[What to do]
Return, without pictures, the lines from the start of the data through the one that contains "1, First take".

[Exercise inputs]
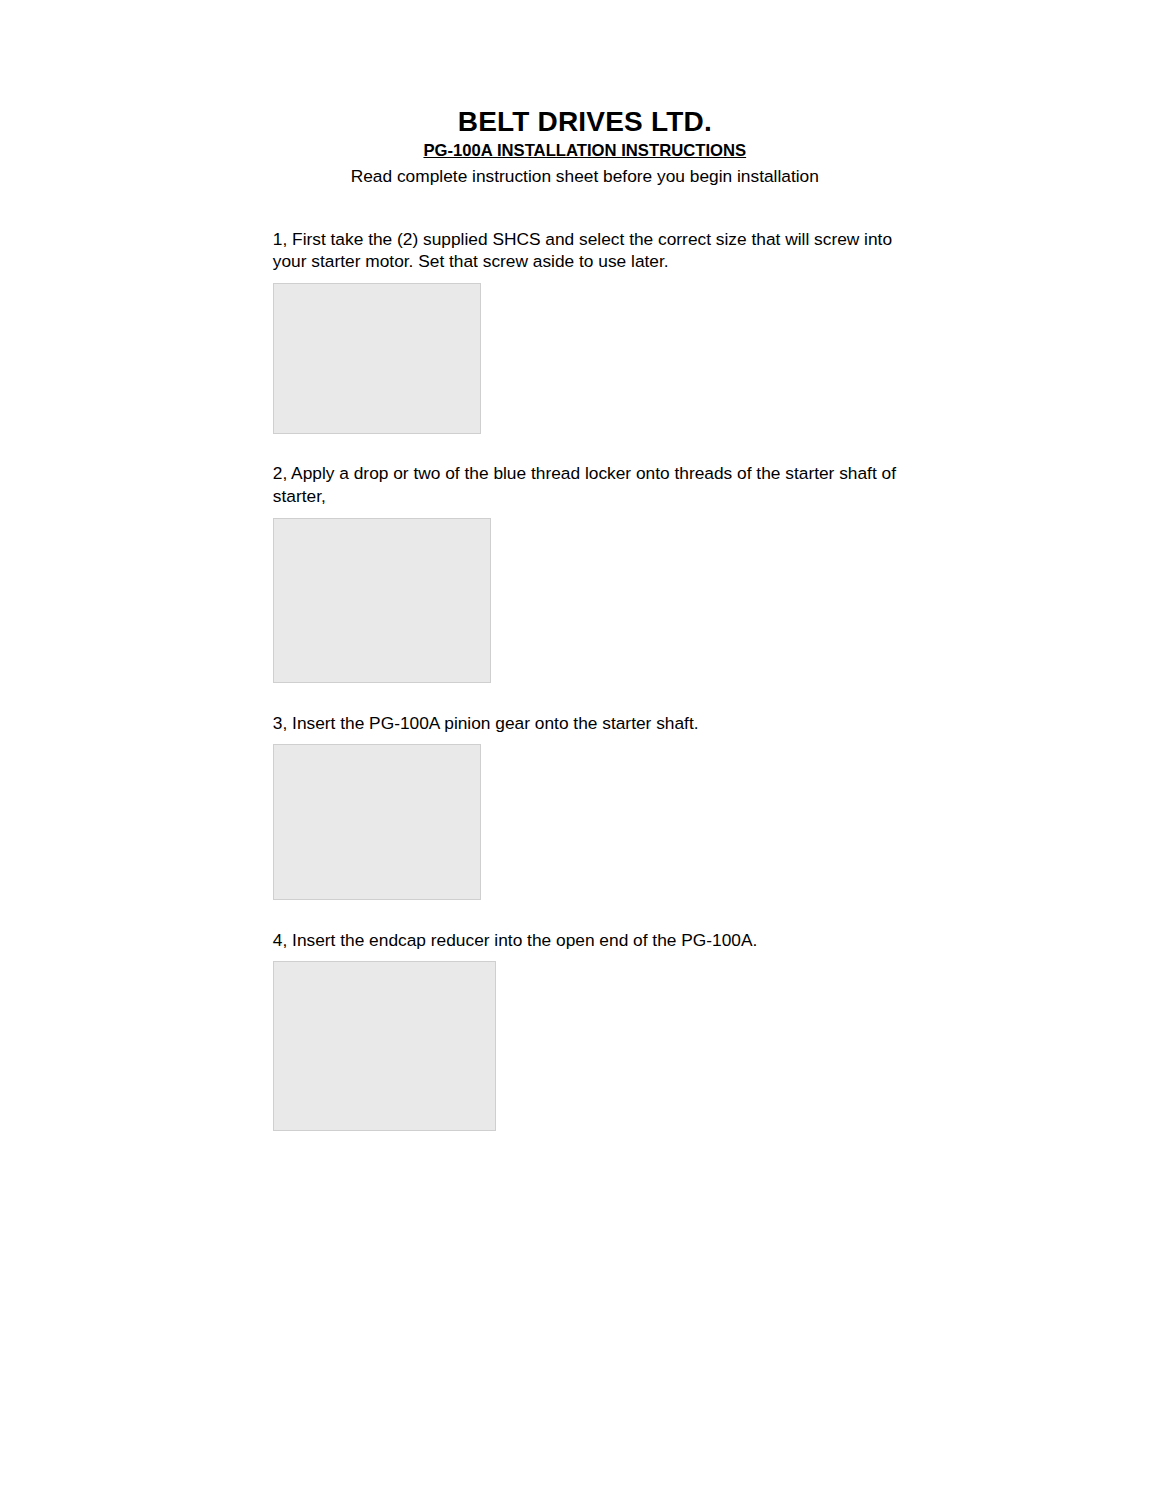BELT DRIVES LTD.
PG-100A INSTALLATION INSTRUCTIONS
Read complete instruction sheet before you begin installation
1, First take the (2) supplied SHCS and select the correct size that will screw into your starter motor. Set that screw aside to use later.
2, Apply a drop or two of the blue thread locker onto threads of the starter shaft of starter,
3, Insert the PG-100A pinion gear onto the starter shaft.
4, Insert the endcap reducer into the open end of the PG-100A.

[Response]
BELT DRIVES LTD.
PG-100A INSTALLATION INSTRUCTIONS
Read complete instruction sheet before you begin installation
1, First take the (2) supplied SHCS and select the correct size that will screw into your starter motor. Set that screw aside to use later.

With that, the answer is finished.